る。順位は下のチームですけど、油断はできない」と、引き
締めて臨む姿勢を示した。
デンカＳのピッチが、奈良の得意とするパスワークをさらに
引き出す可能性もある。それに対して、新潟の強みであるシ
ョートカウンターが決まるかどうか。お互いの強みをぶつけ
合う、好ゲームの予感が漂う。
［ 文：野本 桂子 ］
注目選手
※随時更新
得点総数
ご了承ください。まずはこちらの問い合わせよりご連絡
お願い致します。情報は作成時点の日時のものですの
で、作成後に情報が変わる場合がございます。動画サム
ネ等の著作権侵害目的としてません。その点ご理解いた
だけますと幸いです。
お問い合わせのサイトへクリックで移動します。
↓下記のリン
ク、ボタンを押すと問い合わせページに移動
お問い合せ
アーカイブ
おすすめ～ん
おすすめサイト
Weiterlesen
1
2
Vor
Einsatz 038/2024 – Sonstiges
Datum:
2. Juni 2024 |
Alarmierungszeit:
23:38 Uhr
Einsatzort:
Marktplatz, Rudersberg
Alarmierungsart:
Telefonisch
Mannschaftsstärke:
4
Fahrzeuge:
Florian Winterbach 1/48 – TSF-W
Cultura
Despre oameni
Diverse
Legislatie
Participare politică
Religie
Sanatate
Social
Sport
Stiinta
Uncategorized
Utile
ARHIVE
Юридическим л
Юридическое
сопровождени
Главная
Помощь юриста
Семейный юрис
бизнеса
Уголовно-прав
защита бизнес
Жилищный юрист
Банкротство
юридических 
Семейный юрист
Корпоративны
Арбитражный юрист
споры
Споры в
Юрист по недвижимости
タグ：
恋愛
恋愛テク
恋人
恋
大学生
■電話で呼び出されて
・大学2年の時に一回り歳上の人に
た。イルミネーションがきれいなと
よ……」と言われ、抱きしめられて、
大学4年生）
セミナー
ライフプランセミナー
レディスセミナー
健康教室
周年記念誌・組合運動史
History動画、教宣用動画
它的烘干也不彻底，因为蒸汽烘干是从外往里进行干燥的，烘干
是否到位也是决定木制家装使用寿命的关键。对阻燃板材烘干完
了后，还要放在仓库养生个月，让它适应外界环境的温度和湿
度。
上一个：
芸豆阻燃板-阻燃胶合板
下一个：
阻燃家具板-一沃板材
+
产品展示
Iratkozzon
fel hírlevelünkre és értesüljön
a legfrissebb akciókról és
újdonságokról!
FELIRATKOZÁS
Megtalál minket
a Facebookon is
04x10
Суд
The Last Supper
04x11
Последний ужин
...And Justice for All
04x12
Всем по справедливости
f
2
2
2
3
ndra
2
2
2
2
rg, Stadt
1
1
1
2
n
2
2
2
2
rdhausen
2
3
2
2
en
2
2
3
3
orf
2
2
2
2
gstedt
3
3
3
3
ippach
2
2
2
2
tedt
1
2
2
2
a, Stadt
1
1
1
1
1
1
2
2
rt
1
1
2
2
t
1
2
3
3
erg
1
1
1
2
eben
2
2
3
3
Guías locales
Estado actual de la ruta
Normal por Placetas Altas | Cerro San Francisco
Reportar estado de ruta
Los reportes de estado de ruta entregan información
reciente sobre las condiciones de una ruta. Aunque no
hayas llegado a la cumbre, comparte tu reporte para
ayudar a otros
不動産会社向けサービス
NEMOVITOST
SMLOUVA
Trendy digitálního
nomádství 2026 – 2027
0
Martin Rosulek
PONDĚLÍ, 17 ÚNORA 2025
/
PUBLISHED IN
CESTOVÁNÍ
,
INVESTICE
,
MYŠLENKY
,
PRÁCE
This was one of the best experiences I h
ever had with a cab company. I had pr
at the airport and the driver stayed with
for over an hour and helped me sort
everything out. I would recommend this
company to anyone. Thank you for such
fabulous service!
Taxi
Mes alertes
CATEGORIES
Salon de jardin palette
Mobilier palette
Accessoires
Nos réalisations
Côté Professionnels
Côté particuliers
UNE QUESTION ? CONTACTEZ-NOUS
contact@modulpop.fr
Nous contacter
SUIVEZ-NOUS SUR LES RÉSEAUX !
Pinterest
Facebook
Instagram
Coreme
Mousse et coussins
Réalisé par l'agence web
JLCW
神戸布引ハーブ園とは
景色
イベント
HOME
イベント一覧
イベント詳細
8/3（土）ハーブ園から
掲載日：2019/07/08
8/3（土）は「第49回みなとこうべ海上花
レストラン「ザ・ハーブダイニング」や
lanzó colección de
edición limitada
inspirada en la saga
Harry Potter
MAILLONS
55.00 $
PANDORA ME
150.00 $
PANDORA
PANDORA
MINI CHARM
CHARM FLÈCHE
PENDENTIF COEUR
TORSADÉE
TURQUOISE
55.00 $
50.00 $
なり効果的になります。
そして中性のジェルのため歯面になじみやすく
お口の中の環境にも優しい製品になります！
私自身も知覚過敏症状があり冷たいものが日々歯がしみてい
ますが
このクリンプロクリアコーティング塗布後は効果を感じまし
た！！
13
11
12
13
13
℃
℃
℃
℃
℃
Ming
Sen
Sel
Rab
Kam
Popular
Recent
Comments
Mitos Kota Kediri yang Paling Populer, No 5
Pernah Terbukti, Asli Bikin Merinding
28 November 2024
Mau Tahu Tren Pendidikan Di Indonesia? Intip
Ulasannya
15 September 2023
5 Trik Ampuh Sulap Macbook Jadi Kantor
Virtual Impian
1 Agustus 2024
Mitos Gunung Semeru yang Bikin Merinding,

# # #

[WHAT THE EXERCISE ASKS]: All entries above are to be transcribed verbatim.

[OUTPUT]:
る。順位は下のチームですけど、油断はできない」と、引き
締めて臨む姿勢を示した。
デンカＳのピッチが、奈良の得意とするパスワークをさらに
引き出す可能性もある。それに対して、新潟の強みであるシ
ョートカウンターが決まるかどうか。お互いの強みをぶつけ
合う、好ゲームの予感が漂う。
［ 文：野本 桂子 ］
注目選手
※随時更新
得点総数
ご了承ください。まずはこちらの問い合わせよりご連絡
お願い致します。情報は作成時点の日時のものですの
で、作成後に情報が変わる場合がございます。動画サム
ネ等の著作権侵害目的としてません。その点ご理解いた
だけますと幸いです。
お問い合わせのサイトへクリックで移動します。
↓下記のリン
ク、ボタンを押すと問い合わせページに移動
お問い合せ
アーカイブ
おすすめ～ん
おすすめサイト
Weiterlesen
1
2
Vor
Einsatz 038/2024 – Sonstiges
Datum:
2. Juni 2024 |
Alarmierungszeit:
23:38 Uhr
Einsatzort:
Marktplatz, Rudersberg
Alarmierungsart:
Telefonisch
Mannschaftsstärke:
4
Fahrzeuge:
Florian Winterbach 1/48 – TSF-W
Cultura
Despre oameni
Diverse
Legislatie
Participare politică
Religie
Sanatate
Social
Sport
Stiinta
Uncategorized
Utile
ARHIVE
Юридическим л
Юридическое
сопровождени
Главная
Помощь юриста
Семейный юрис
бизнеса
Уголовно-прав
защита бизнес
Жилищный юрист
Банкротство
юридических 
Семейный юрист
Корпоративны
Арбитражный юрист
споры
Споры в
Юрист по недвижимости
タグ：
恋愛
恋愛テク
恋人
恋
大学生
■電話で呼び出されて
・大学2年の時に一回り歳上の人に
た。イルミネーションがきれいなと
よ……」と言われ、抱きしめられて、
大学4年生）
セミナー
ライフプランセミナー
レディスセミナー
健康教室
周年記念誌・組合運動史
History動画、教宣用動画
它的烘干也不彻底，因为蒸汽烘干是从外往里进行干燥的，烘干
是否到位也是决定木制家装使用寿命的关键。对阻燃板材烘干完
了后，还要放在仓库养生个月，让它适应外界环境的温度和湿
度。
上一个：
芸豆阻燃板-阻燃胶合板
下一个：
阻燃家具板-一沃板材
+
产品展示
Iratkozzon
fel hírlevelünkre és értesüljön
a legfrissebb akciókról és
újdonságokról!
FELIRATKOZÁS
Megtalál minket
a Facebookon is
04x10
Суд
The Last Supper
04x11
Последний ужин
...And Justice for All
04x12
Всем по справедливости
f
2
2
2
3
ndra
2
2
2
2
rg, Stadt
1
1
1
2
n
2
2
2
2
rdhausen
2
3
2
2
en
2
2
3
3
orf
2
2
2
2
gstedt
3
3
3
3
ippach
2
2
2
2
tedt
1
2
2
2
a, Stadt
1
1
1
1
1
1
2
2
rt
1
1
2
2
t
1
2
3
3
erg
1
1
1
2
eben
2
2
3
3
Guías locales
Estado actual de la ruta
Normal por Placetas Altas | Cerro San Francisco
Reportar estado de ruta
Los reportes de estado de ruta entregan información
reciente sobre las condiciones de una ruta. Aunque no
hayas llegado a la cumbre, comparte tu reporte para
ayudar a otros
不動産会社向けサービス
NEMOVITOST
SMLOUVA
Trendy digitálního
nomádství 2026 – 2027
0
Martin Rosulek
PONDĚLÍ, 17 ÚNORA 2025
/
PUBLISHED IN
CESTOVÁNÍ
,
INVESTICE
,
MYŠLENKY
,
PRÁCE
This was one of the best experiences I h
ever had with a cab company. I had pr
at the airport and the driver stayed with
for over an hour and helped me sort
everything out. I would recommend this
company to anyone. Thank you for such
fabulous service!
Taxi
Mes alertes
CATEGORIES
Salon de jardin palette
Mobilier palette
Accessoires
Nos réalisations
Côté Professionnels
Côté particuliers
UNE QUESTION ? CONTACTEZ-NOUS
contact@modulpop.fr
Nous contacter
SUIVEZ-NOUS SUR LES RÉSEAUX !
Pinterest
Facebook
Instagram
Coreme
Mousse et coussins
Réalisé par l'agence web
JLCW
神戸布引ハーブ園とは
景色
イベント
HOME
イベント一覧
イベント詳細
8/3（土）ハーブ園から
掲載日：2019/07/08
8/3（土）は「第49回みなとこうべ海上花
レストラン「ザ・ハーブダイニング」や
lanzó colección de
edición limitada
inspirada en la saga
Harry Potter
MAILLONS
55.00 $
PANDORA ME
150.00 $
PANDORA
PANDORA
MINI CHARM
CHARM FLÈCHE
PENDENTIF COEUR
TORSADÉE
TURQUOISE
55.00 $
50.00 $
なり効果的になります。
そして中性のジェルのため歯面になじみやすく
お口の中の環境にも優しい製品になります！
私自身も知覚過敏症状があり冷たいものが日々歯がしみてい
ますが
このクリンプロクリアコーティング塗布後は効果を感じまし
た！！
13
11
12
13
13
℃
℃
℃
℃
℃
Ming
Sen
Sel
Rab
Kam
Popular
Recent
Comments
Mitos Kota Kediri yang Paling Populer, No 5
Pernah Terbukti, Asli Bikin Merinding
28 November 2024
Mau Tahu Tren Pendidikan Di Indonesia? Intip
Ulasannya
15 September 2023
5 Trik Ampuh Sulap Macbook Jadi Kantor
Virtual Impian
1 Agustus 2024
Mitos Gunung Semeru yang Bikin Merinding,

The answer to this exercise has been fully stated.